May 5, 2015 Topic: Economics Region: Asia Tags: IndiaChina

India vs. China: A 21st Century Economic Battle Royal

"Innumerable analysts have predicted that the twenty-first century will belong to China, yet it seems worth considering whether the current millennium will not belong at least equally to India."

Back in August of last year, TNI described why India’s economic prospects are brighter than those of China (“Beware, China: India's Economy Could Have an Even Brighter Future,” ). That judgment seems to have been confirmed by subsequent events. As we noted at the time, "When all is said and done, the difference between India and China can be summed up in one word: freedom."

India is now clearly outperforming the other emerging nations, particularly China, a nation hobbled by a command economy and one of the most corrupt political systems on the planet. “As Brazil, Russia and China hit hurdles, it’s the poorest member of Goldman Sachs Group Inc.’s emerging-market group that’s proving a darling of global investors,” Bloomberg News reported in February. “The International Monetary Fund is predicting India will next year grow faster than each of its BRIC counterparts for the first time since 1999.”

In January of this year, we noted that Western hopes of an economic “rebalancing” by China, from state-directed investment to a demand pull economy based upon private consumer activity, was without basis (“ The False Hope of Chinese Economic Rebalancing ”). India, on the other hand, has not needed to stoke private demand because it already has a vibrant private-sector economy, albeit one that still struggles with bureaucracy and official corruption on a large scale. Yet even with all of India’s structural problems, the fact that its people are free to compete economically and express themselves politically puts them light years ahead of their counterparts in authoritarian China.

Instead of rebalancing its economy to greater consumer consumption, China seems instead to be heading toward a “new normal” of slower growth. While China’s official statistics suggest that the country met exactly the requisite target of 7.5 percent GDP, other indicators indicate that the years of artificial growth predicated on massive government spending on infrastructure is coming to an end. With economic statistics tightly controlled for political reasons, investors and other foreign observers lack accurate insight into how China's economy will evolve as the panacea of state “investment” allocations decline.

China Beige Book, one of the few Western organizations that independently collects economic data in China, sets the scene in terms of understanding China’s deliberate pull-back in fixed-asset investments:


In the first quarter of 2015, our survey showed growth in firms' capital expenditure easing for a fourth straight quarter, to the lowest level we've seen in four years of polling. Every sector except real estate saw slower investment in quarter-on-quarter terms, and real estate was sheltered only by its dismal performance at the end of last year… The credit and investment weakness may help the Chinese economy to rebalance. But there is little sign consumption is taking the lead in driving growth.

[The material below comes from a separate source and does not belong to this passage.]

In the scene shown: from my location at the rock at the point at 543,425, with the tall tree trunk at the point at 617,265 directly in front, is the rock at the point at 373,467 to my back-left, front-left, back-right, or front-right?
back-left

One of the key factors driving economic growth is population, a factor that is most visible in the United States, which has seen population growth fall from 1.6 percent in the years following WWII to just over 0.5 percent today. Many experts note that the big change in the future will be the slow growth in population in many nations as fertility rates decline and the average age of the populations in these nations rises. While the working-age population of China is set to peak in a decade and then decline, India’s population is going to continue to expand.

Byron Wien of Blackstone describes how aging populations in Europe, China and Japan will contrast with trends in India, even as the global rate of population increase slows:

China’s peak employment is expected to occur in 2024. The working age population in the G19 countries plus Nigeria is expected to decline from 68 percent to 61 percent over the next 50 years. By 2064 India’s employment could expand by 54 percent, while China’s could shrink by 20 percent. The number of employees in the United States is expected to continue to rise, but at a slower rate than in the past. By employing more women and encouraging people to stay at their jobs beyond age 64, the expected .3 percent rate of working population growth could double, but that would still be well below the pace of the last 50 years.

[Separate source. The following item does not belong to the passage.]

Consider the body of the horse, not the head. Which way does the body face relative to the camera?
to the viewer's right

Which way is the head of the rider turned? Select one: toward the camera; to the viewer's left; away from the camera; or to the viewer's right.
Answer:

When you combine the advantage of a dynamic free society with strong population growth, the economic case for India becomes compelling. The World Bank estimates that India will grow at 7.5 percent in 2015 vs. estimates several points lower, and that growth is poised to accelerate, as policy changes gather momentum to unlock needed infrastructure investments.

“While data constraints make it difficult to estimate potential GDP with precision, we estimate potential growth to nearly converge to 8 percent by 2017-18 from around 7 percent in 2013-14 assuming both a meaningful and sustainable pick up in investment . . . as well as a pick up in productivity growth,” the World Bank said in a report , which credits lower energy and food prices for the surge in GDP expansion.